Читать книгу Is Shane MacGowan Still Alive? - Tim Bradford - Страница 30
9.15 am
ОглавлениеOutside it’s a typical summer’s day. Cold and windy with a promise of rain. Across the street an old man stands in a doorway, with an old black beret on, watching. He has a long nose and ears that drop down to his elbows. He’s got a proud look in his eye. I imagine that he’s been a ferocious Republican warrior in his life. I walk down the street and suck in the damp air. Saturday morning. The most perfect feeling. Kids in last season’s Man United shirts are playing with a half-inflated football in the street, bouncing the ball against the wall of a kebab shop. They never stop playing, even when someone walks past. Sometimes people get the ball blasted in their ears, and the lads are all apologetic. They stop occasionally, such as when a car turns into the street.

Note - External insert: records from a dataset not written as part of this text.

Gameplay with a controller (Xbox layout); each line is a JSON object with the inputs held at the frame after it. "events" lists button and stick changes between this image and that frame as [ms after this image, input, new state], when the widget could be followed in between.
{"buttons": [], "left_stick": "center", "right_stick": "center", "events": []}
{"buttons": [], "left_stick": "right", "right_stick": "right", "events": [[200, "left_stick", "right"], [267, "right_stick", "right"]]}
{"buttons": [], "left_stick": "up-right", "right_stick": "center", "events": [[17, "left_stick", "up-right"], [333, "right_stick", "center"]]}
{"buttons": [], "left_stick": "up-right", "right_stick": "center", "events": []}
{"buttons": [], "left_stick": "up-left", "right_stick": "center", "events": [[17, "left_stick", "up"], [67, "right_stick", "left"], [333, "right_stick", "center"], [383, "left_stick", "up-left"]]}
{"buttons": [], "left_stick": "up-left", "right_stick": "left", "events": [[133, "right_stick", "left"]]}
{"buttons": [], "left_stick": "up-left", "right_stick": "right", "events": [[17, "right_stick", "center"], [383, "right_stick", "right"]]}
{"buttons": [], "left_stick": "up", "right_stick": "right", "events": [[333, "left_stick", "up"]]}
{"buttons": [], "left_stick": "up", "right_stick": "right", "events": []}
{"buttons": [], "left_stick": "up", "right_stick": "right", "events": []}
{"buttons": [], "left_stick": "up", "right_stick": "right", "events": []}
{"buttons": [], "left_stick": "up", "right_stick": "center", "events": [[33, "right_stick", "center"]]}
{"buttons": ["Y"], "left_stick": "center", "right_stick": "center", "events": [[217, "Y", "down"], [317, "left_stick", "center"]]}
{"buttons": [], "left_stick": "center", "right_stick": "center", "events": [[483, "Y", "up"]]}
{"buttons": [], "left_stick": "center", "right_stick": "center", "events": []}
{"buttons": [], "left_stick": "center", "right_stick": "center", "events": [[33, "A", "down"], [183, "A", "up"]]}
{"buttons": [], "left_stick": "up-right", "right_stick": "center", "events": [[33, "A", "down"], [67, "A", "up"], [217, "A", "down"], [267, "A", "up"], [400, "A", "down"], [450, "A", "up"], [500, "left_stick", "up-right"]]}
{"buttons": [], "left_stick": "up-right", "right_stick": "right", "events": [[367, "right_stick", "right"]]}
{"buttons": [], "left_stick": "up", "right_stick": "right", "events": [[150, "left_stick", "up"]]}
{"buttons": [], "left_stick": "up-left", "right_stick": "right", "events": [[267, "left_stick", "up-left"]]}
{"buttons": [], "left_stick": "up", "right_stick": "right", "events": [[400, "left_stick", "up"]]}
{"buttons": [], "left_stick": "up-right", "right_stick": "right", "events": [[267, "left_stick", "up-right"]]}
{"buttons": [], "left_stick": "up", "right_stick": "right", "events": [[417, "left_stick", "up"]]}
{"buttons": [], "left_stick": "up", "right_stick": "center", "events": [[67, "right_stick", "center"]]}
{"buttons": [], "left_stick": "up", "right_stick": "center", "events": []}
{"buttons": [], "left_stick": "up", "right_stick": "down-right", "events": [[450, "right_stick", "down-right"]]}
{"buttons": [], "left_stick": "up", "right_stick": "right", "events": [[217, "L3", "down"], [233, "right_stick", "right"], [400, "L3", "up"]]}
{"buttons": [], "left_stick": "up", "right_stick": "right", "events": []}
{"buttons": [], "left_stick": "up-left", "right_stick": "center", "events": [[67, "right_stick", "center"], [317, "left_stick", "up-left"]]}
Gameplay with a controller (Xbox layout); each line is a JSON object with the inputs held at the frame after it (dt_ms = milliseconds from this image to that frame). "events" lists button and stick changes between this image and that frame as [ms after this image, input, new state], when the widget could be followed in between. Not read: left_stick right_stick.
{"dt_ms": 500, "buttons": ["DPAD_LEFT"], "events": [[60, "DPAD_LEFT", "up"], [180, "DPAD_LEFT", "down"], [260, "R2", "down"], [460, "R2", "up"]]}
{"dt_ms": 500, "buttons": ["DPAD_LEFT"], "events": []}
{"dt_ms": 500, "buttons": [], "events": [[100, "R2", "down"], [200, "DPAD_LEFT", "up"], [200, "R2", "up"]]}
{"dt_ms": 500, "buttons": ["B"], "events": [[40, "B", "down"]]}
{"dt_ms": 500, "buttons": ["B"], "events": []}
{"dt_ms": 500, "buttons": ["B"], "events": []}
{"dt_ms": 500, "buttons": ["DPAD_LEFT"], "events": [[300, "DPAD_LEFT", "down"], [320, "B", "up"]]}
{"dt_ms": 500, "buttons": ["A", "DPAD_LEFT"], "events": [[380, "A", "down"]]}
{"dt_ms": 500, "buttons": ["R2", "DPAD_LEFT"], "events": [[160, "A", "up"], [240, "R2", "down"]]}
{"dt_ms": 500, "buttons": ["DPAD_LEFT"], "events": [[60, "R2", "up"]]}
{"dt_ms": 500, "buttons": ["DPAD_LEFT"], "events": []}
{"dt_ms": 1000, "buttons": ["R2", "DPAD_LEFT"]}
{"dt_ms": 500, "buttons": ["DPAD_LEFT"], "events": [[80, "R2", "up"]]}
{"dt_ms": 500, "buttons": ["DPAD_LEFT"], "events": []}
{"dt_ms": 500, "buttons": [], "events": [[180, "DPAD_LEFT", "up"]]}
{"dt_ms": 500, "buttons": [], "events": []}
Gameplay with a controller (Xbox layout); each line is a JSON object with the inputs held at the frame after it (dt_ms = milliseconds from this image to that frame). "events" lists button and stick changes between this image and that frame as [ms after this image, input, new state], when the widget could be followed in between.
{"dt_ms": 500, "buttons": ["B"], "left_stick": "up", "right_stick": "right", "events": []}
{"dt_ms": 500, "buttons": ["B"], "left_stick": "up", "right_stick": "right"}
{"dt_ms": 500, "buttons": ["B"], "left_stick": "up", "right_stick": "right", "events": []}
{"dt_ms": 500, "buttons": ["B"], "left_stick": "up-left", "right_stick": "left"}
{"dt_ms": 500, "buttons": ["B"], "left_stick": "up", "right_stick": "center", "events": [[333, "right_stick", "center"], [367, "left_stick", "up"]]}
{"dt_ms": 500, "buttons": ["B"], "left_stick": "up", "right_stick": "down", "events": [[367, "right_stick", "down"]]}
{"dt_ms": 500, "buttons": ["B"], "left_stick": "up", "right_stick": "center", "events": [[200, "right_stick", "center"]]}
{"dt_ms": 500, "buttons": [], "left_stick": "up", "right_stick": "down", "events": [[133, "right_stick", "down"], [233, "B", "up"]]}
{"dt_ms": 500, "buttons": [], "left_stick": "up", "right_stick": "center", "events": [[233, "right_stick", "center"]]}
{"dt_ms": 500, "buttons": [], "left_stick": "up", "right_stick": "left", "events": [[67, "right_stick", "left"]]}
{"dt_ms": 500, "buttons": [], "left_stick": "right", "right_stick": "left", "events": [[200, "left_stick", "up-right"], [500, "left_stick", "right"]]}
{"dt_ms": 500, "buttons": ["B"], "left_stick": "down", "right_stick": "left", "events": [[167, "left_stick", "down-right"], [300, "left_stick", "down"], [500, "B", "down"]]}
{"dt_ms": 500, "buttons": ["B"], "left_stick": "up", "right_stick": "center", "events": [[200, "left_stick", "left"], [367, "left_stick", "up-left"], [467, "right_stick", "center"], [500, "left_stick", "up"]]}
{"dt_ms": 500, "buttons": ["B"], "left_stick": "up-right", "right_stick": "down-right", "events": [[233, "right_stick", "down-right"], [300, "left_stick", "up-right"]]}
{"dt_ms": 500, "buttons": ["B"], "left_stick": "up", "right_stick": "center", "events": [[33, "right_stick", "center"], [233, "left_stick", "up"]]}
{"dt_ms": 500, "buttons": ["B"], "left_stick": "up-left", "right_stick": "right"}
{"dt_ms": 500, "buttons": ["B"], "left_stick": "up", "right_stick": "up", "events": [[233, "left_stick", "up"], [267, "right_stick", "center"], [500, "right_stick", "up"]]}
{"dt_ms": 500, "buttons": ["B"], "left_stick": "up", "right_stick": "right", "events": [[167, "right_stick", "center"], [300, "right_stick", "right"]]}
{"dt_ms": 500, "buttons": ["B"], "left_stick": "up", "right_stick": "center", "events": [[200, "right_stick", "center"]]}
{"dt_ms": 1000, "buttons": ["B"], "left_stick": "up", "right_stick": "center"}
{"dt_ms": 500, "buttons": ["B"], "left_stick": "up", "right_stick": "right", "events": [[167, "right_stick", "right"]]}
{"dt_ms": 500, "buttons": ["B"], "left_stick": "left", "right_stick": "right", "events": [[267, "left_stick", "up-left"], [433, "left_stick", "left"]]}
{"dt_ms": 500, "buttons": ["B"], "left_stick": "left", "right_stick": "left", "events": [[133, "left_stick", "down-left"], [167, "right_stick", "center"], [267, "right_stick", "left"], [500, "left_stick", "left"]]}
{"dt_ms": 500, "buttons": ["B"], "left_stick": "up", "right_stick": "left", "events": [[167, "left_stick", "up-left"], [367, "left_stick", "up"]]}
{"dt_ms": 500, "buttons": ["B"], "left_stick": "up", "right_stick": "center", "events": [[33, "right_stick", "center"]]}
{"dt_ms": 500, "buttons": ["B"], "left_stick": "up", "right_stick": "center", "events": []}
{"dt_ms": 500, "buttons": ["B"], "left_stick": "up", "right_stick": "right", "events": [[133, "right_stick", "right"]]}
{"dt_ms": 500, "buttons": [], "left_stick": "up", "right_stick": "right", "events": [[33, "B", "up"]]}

Further up, a small bald man tries to start his car, which sounds like an old asthmatic, or a faulty chainsaw. Or a car that won’t start. In the newsagents I ask the fat guy with the shaved head and ’tache behind the counter if there are any Guardians left. No, he says. It’s the Irish Times again. He’s got a few odds and ends of food, soup, mouldy fruit, packets of cereal. Like the old grocers I used to frequent, who stocked only a few tins of Oxtail soup, a couple of bread rolls, Quaker Oats (not Scotch Porridge Oats, only Quaker) and a Battenburg cake. Is that from the house of Battenburg, I wonder? Were they like the Hapsburgs? Perhaps that’s why the Hapsburgs declined, because they hadn’t got a fancy cake named after them.